Eastman Chemical Reports Q1 2026 Earnings: Revenue Misses, EPS Beats Estimates

EMN
May 01, 2026

Eastman Chemical Company reported first‑quarter 2026 results on April 30 2026, showing revenue of $2.177 billion, a 5 % decline from the same period a year earlier. Earnings before interest and taxes fell to $188 million from $302 million in Q1 2025, while adjusted earnings per diluted share rose to $1.09 from $1.91, beating the consensus estimate of $1.07 per share.

The revenue miss can be traced to a combination of weaker demand in legacy product lines and pricing pressure in the broader chemical market. Eastman’s management noted that the company faced higher raw‑material costs and a slowdown in certain end‑markets, which offset gains in specialty segments.
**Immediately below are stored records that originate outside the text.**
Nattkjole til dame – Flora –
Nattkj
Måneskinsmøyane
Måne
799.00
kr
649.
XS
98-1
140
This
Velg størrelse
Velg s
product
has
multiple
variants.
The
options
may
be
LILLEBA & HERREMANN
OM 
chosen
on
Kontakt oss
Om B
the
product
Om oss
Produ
The company’s guidance for Q2 2026, however, reflects a more optimistic outlook, with adjusted EPS projected between $1.70 and $1.90, above the consensus of $1.68.

The EPS beat is largely attributable to disciplined cost management and a favorable product mix. One‑time items and asset impairments were fully accounted for in the adjusted figure, allowing the company to maintain margin stability despite the EBIT decline. Management highlighted that pricing power in specialty businesses helped offset the impact of higher input costs.
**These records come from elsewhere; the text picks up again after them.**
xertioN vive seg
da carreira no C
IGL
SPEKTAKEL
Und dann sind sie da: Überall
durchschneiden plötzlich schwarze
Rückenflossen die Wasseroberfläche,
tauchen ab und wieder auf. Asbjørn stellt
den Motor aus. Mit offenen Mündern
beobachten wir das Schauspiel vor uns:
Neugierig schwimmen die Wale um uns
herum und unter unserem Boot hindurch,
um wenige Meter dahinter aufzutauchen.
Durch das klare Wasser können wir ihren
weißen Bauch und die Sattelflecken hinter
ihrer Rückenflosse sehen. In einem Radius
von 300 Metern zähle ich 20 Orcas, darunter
Mark Costa, CEO and Board Chair, emphasized the company’s proactive positioning: "We delivered a solid first quarter that was in line with our expectations for both earnings and cash flow. I am proud of the way we took immediate steps to position our company to create opportunities and navigate yet another significant disruption in our industry." He also noted that the Middle East conflict presents a potential upside for earnings and that the U.S. asset footprint provides supply‑chain security for customers. Costa concluded, "When putting all of these factors together, we remain confident we can significantly improve earnings in 2026 versus 2025."
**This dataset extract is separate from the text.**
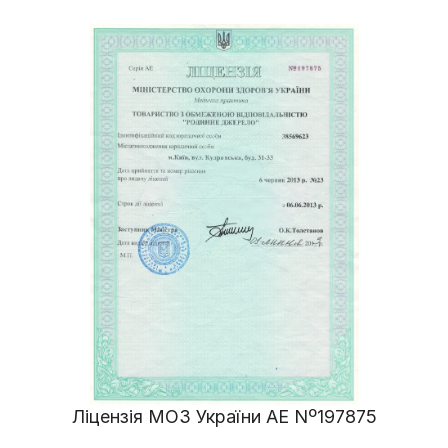
Ліцензія МОЗ України АЕ Nº197875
Eastman’s guidance signals confidence in a recovery of demand and the effectiveness of its pricing strategy. The company’s sequential improvements in specialty businesses and margin expansion of 240 basis points suggest that operational leverage is improving. Headwinds such as Winter Storm Fern‑driven energy costs and inventory destocking in certain markets remain, but the company’s focus on higher‑margin products and strategic pricing is expected to mitigate these challenges over the remainder of the year.

The earnings release did not include a segment‑by‑segment breakdown, so the impact of individual business lines on the overall performance cannot be quantified from the available data. Nonetheless, the company’s overall narrative points to a strategic shift toward specialty products and a disciplined approach to cost and pricing management.